Mansfield Park by Jane Austen

By not one of the circle was he listened to with such unbroken unalloyed enjoyment as by his wife, who was really extremely happy to see him, and whose feelings were so warmed by his sudden arrival, as to place her nearer agitation than she had been for the last twenty years. She had been almost fluttered for a few minutes, and still remained so sensibly animated as to put away her work, move Pug from her side, and give all her attention and all the rest of her sofa to her husband. She had no anxieties for anybody to cloud her pleasure; her own time had been irreproachably spent during his absence; she had done a great deal of carpet work and made many yards of fringe; and she would have answered as freely for the good conduct and useful pursuits of all the young people as for her own. It was so agreeable to her to see him again, and hear him talk, to have her ear amused and her whole comprehension filled by his narratives, that she began particularly to feel how dreadfully she must have missed him, and how impossible it would have been for her to bear a lengthened absence.

Mrs. Norris was by no means to be compared in happiness to her sister. Not that she was incommoded by many fears of Sir Thomas’s disapprobation when the present state of his house should be known, for her judgment had been so blinded, that except by the instinctive caution with which she had whisked away Mr. Rushworth’s pink satin cloak as her brother-in-law entered, she could hardly be said to show any sign of alarm; but she was vexed by the manner of his return. It had left her nothing to do. Instead of being sent for out of the room, and seeing him first, and having to spread the happy news through the house, Sir Thomas, with a very reasonable dependence perhaps on the nerves of his wife and children, had sought no confidant but the butler, and had been following him almost instantaneously into the drawing-room. Mrs. Norris felt herself defrauded of an office on which she had always depended, whether his arrival or his death were to be the thing unfolded; and was now trying to be in a bustle without having anything to bustle about, and laboring to be important where nothing was wanted but tranquillity and silence. Would Sir Thomas have consented to eat, she might have gone to the house-keeper with troublesome directions, and insulted the footmen with injunctions of dispatch; but Sir Thomas resolutely declined all dinner; he would take nothing, nothing till tea came—he would rather wait for tea. Still Mrs. Norris was at intervals urging something different, and in the most interesting moment of his passage to England, when the alarm of a French privateer was at the height, she burst through his recital with the proposal of soup. “Sure, my dear Sir Thomas, a basin of soup would be a much better thing for you than tea. Do have a basin of soup.”

Sir Thomas could not be provoked. “Still the same anxiety for everybody’s comfort, my dear Mrs. Norris,” was his answer. “But indeed I would rather have nothing but tea.”

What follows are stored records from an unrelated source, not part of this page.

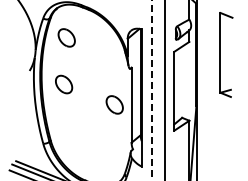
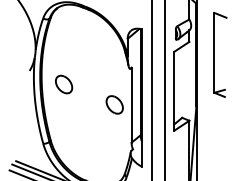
part at (66, 37): present -> none
part at (226, 54) position: (226, 54) -> (220, 54)
line at (152, 90): dashed -> solid
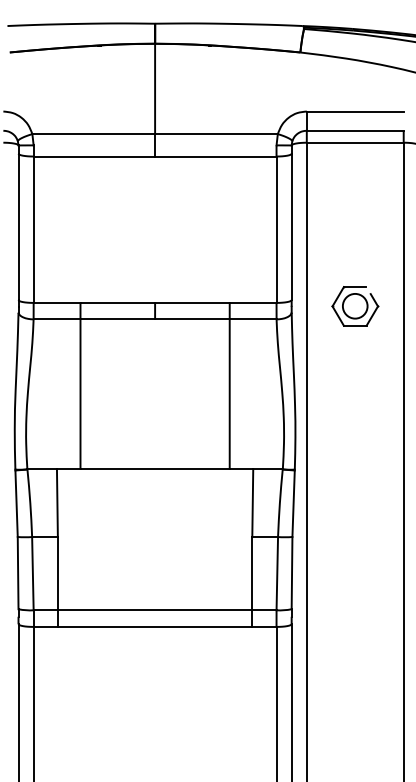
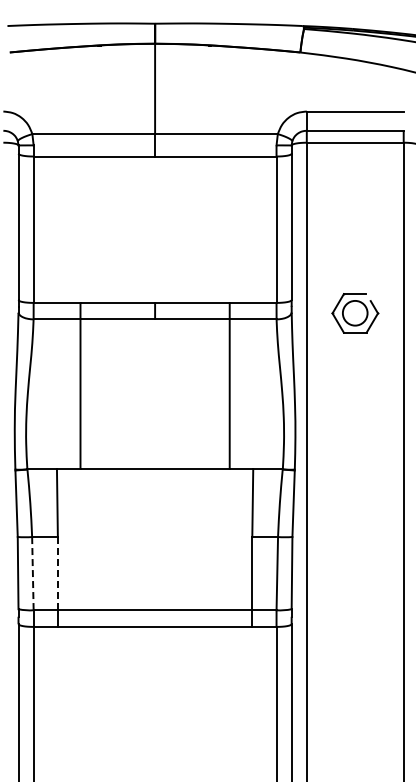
part at (355, 306) position: (355, 306) -> (355, 313)
line at (32, 573): solid -> dashed
line at (57, 573): solid -> dashed
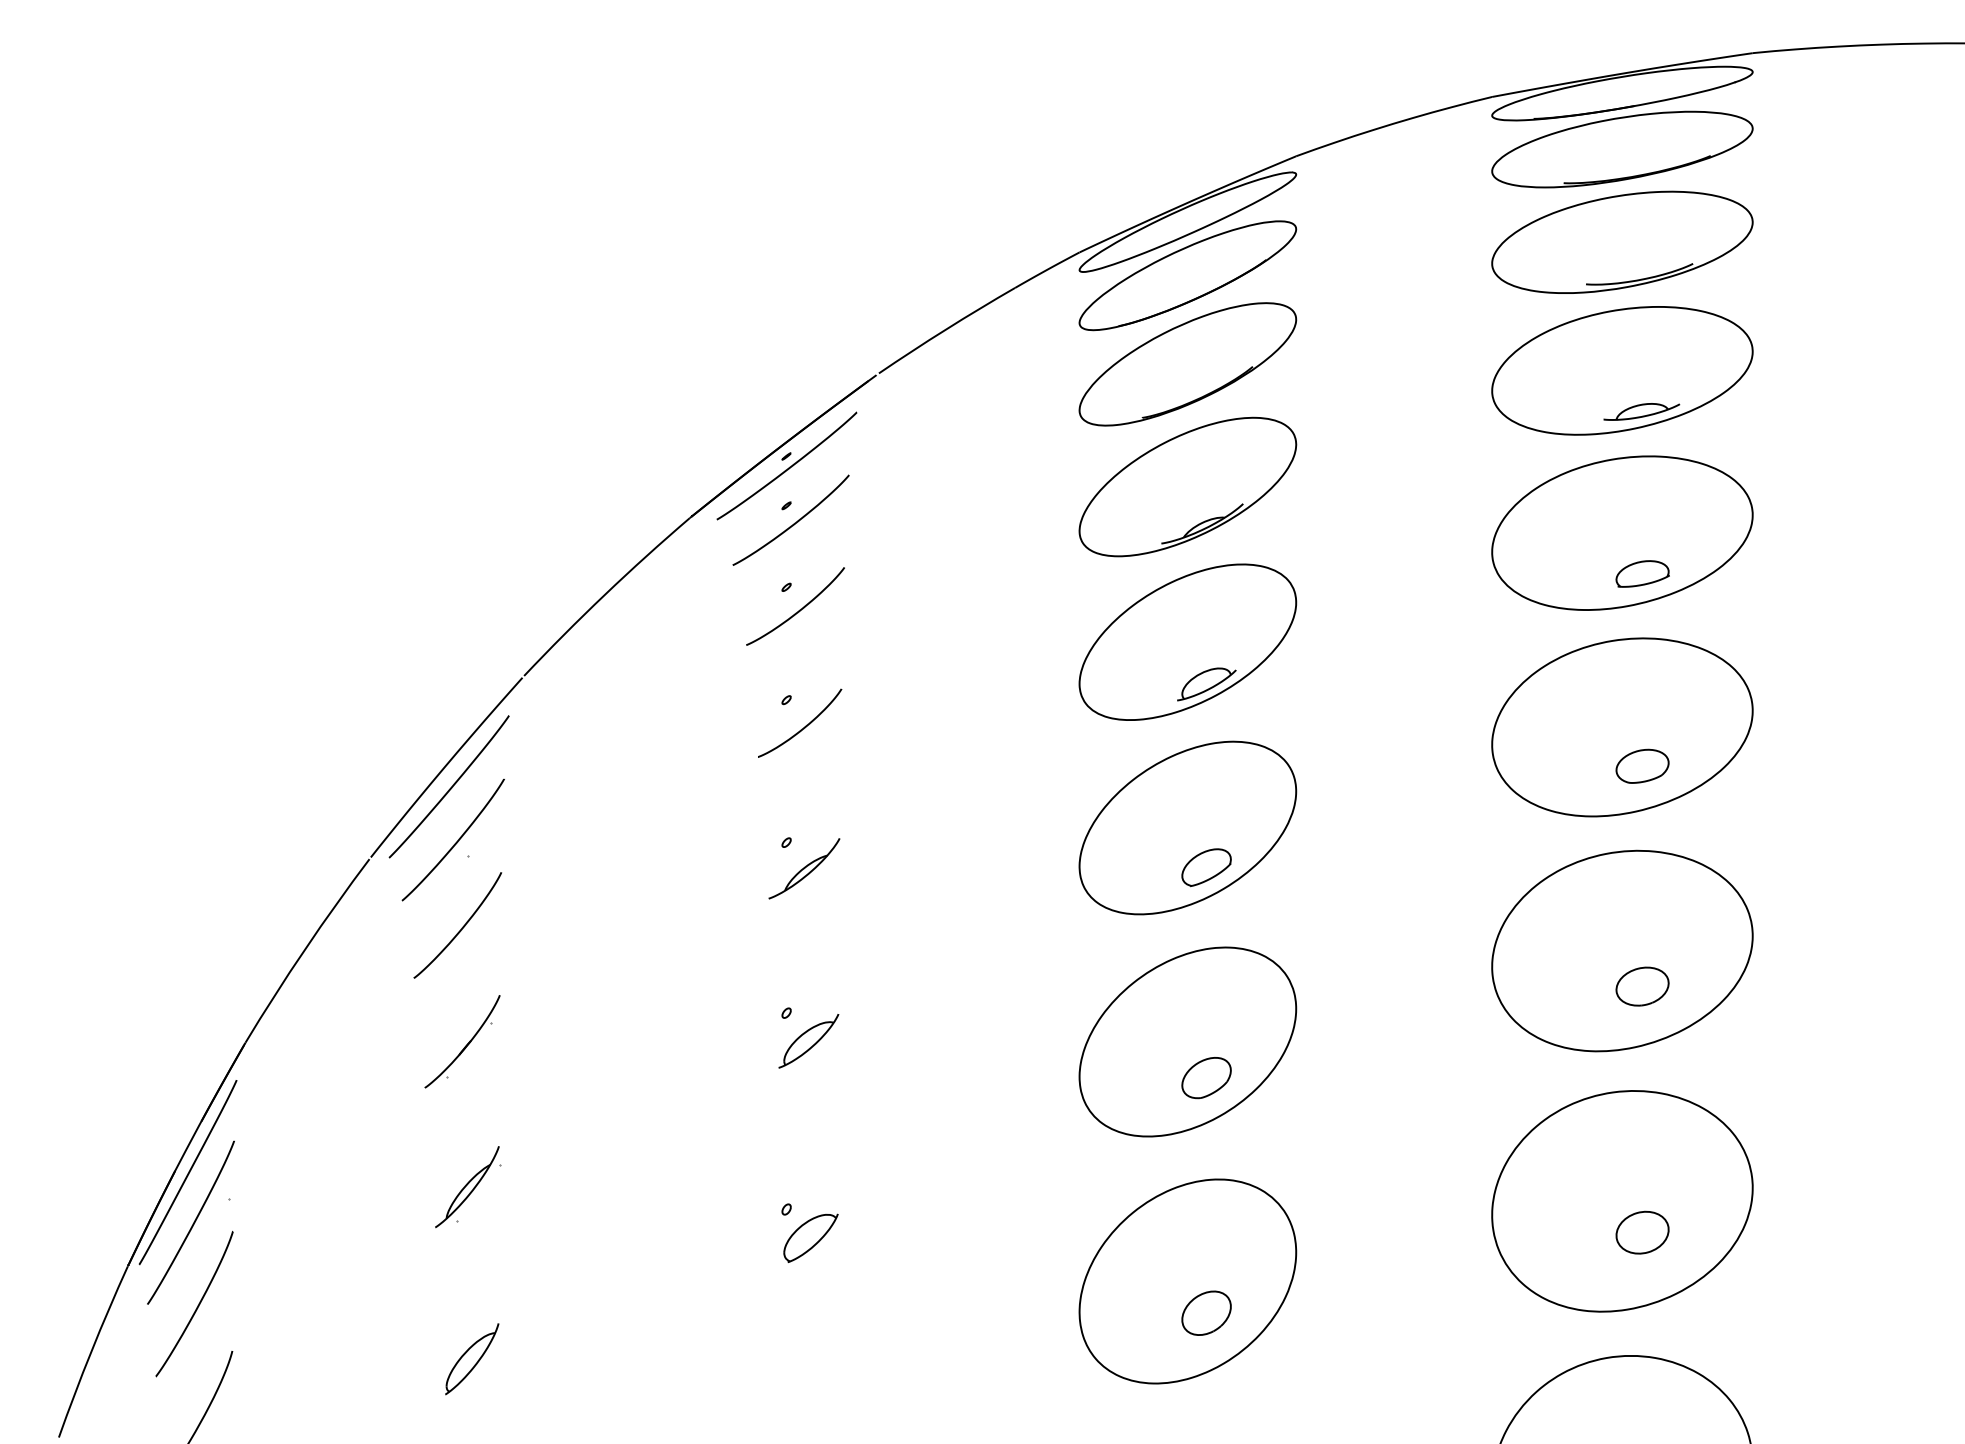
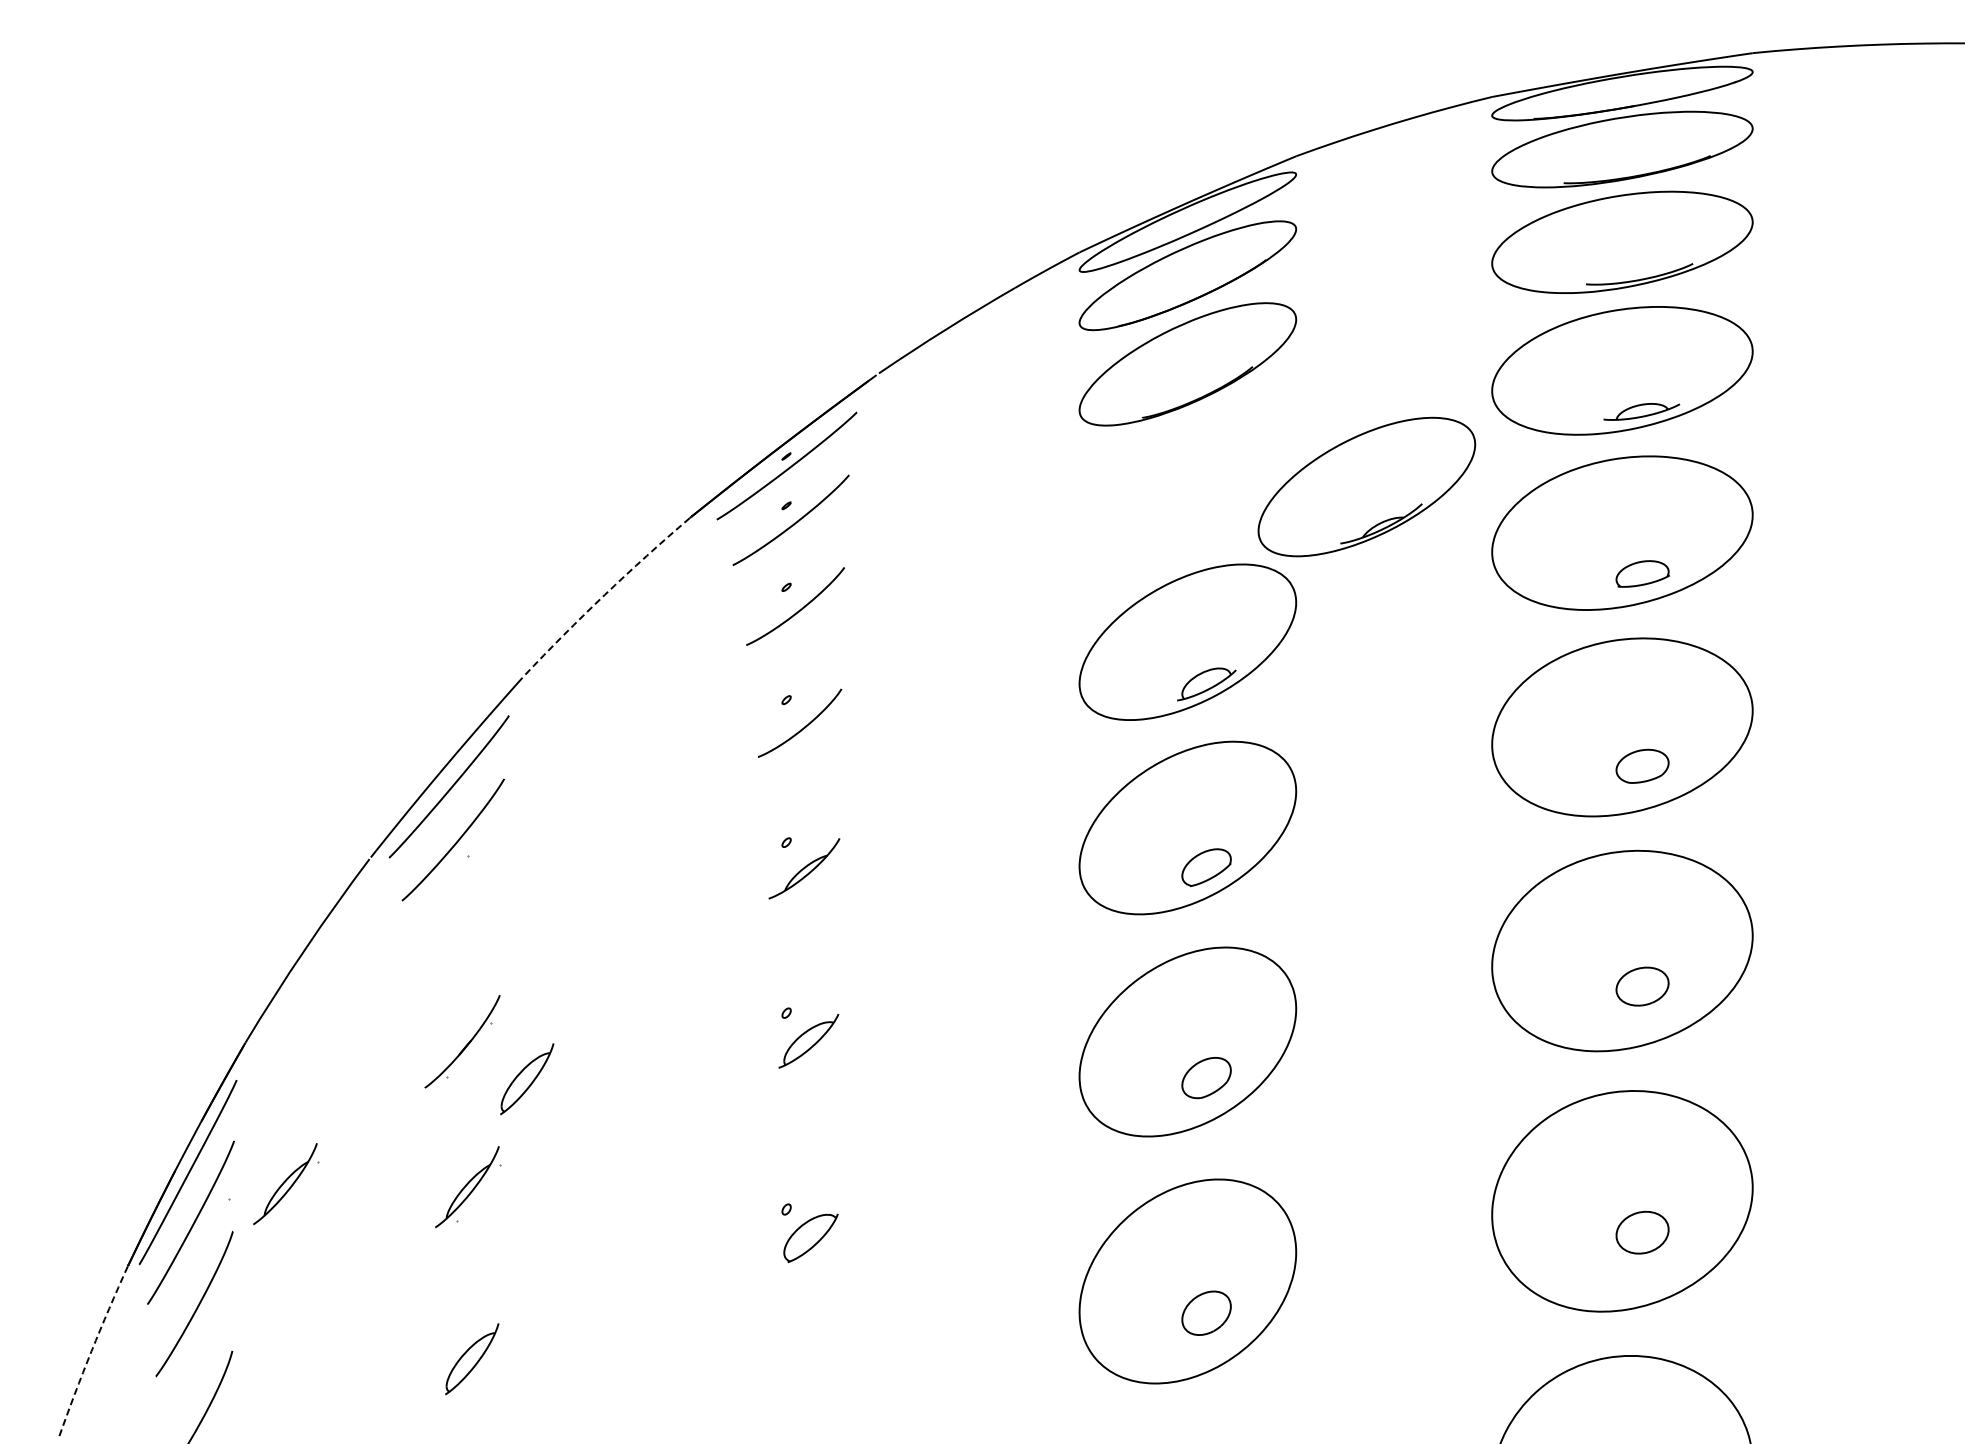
part at (1187, 486) position: (1187, 486) -> (1366, 486)
arc at (604, 594): solid -> dashed
curve at (461, 927): present -> none
part at (527, 1079): none -> present
part at (286, 1184): none -> present
arc at (91, 1351): solid -> dashed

“Well then, Lady Bertram, suppose you speak for tea directly, suppose you hurry Baddeley a little, he seems behind hand tonight.” She carried this point, and Sir Thomas’s narrative proceeded.

At length there was a pause. His immediate communications were exhausted, and it seemed enough to be looking joyfully around him, now at one, now at another of the beloved circle; but the pause was not long: in the elation of her spirits Lady Bertram became talkative, and what were the sensations of her children upon hearing her say, “How do you think the young people have been amusing themselves lately, Sir Thomas? They have been acting. We have been all alive with acting.”

“Indeed! and what have you been acting?”

“Oh! They’ll tell you all about it.”

“The all will be soon told,” cried Tom hastily, and with affected unconcern; “but it is not worth while to bore my father with it now. You will hear enough of it tomorrow, sir. We have just been trying, by way of doing something, and amusing my mother, just within the last week, to get up a few scenes, a mere trifle. We have had such incessant rains almost since October began, that we have been nearly confined to the house for days together. I have hardly taken out a gun since the third. Tolerable sport the first three days, but there has been no attempting anything since. The first day I went over Mansfield Wood, and Edmund took the copses beyond Easton, and we brought home six brace between us, and might each have killed six times as many; but we respect your pheasants, sir, I assure you, as much as you could desire. I do not think you will find your woods by any means worse stocked than they were. I never saw Mansfield Wood so full of pheasants in my life as this year. I hope you will take a day’s sport there yourself, sir, soon.”